E por mais que o homem se levante contra essas mãos que o tiraram do nada, a Providência Divina nunca o abandona, como vemos de modo paradigmático no Livro da Sabedoria (Sb 14,1-6), a exemplo de um homem que quer navegar movido pela cobiça e se lança ao mar em um navio feito de madeira de péssima qualidade, e só não perece porque a Providência abre caminho no mar e conduz o timão. Assim Ela faz conosco, dirigindo-nos com fortaleza e suavidade, porque respeita a natureza e as inclinações de cada um dos seres, sem os violentar, operando no fundo da sua substância como se agissem sozinhos.
Contudo, muitas vezes o Divino Governo se manifesta por caminhos inescrutáveis, sobretudo em certas sendas, que talvez por seu esplendor, são obscuras aos nossos olhos. Deus pode na sua onipotente Providência tirar um bem das consequências dum mal (mesmo moral), causado pelas criaturas. É a história de José que foi vendido como escravo pelos irmãos: “Não, não fostes vós — disse José a seus irmãos — que me fizestes vir para aqui. Foi Deus. […] Premeditastes contra mim o mal: o desígnio de Deus aproveitou-o para o bem […] e um povo numeroso foi salvo” (Gn, 45, 8; 50, 20).
Apesar de crermos firmemente que Deus é o Senhor do mundo e da história, muitas vezes, porém, os caminhos da sua Providência são-nos desconhecidos. Só no fim, quando acabar o nosso conhecimento parcial e virmos Deus “face a face” (1 Cor 13, 12), é que nos serão plenamente conhecidos os caminhos pelos quais, mesmo através do mal e do pecado, Deus terá conduzido a criação ao seu fim último. Portanto, cabe ao homem diante das circunstâncias adversas confiar e abandonar-se nas mãos Deus, exercitando algumas virtudes: a penitência, a humildade, adquirida depois da queda; o reconhecimento que se faz mais intenso e mais vivo porque o perdão foi imenso, etc. Lê-se no Livro dos Salmos: “Pois não ouvirá quem fez o ouvido? O que formou o olho não verá? Aquele que dá lições aos povos não há de punir, ele que ensina ao homem o saber… O Senhor conhece os pensamentos dos homens” (Sl 93, 9-11).
Sendo Deus o Senhor soberano dos seus planos serve-Se, para a realização dos mesmos, do concurso das criaturas. Isto não é um sinal de fraqueza, mas da grandeza e bondade de Deus onipotente. É que Ele não só permite às suas criaturas que existam, mas confere-lhes a dignidade de agirem por si mesmas, de serem causa e princípio umas das outras e de cooperarem, assim, na realização do seu desígnio.

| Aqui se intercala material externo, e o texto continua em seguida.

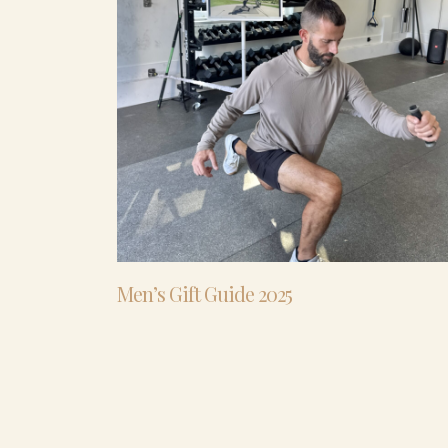
Men’s Gift Guide 2025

Podemos citar o grande Apóstolo dos Gentios, São Paulo: de perseguidor dos cristãos a pregador de Cristo. De tal maneira, ele se deixou levar pela Providência Divina para realizar os desígnios de Deus que dizia: “Porque quando me sinto fraco, então é que sou forte” (2 Cor 12,10), ou seja, ele possuía a clara noção de que o governo divino ordena tudo para um bem superior. “O sumo abandono nas mãos de Deus é sentir-se miserável, sentir-se quebrado, sentir-se arrasado e nessa hora dizer: ‘ Ah! Afinal, agora eu posso dizer que sou mais forte do que nunca!” 1
Saibamos compreender que as criaturas nada podem sem o seu Criador e muito menos atingir o seu fim último, sem a ajuda da Divina Providência.
1 CLÁ DIAS, João. Homilia da XI Semana do Tempo Comum. São Paulo: Mairiporã, 23 Jun. 2007. (Arquivo IFTE).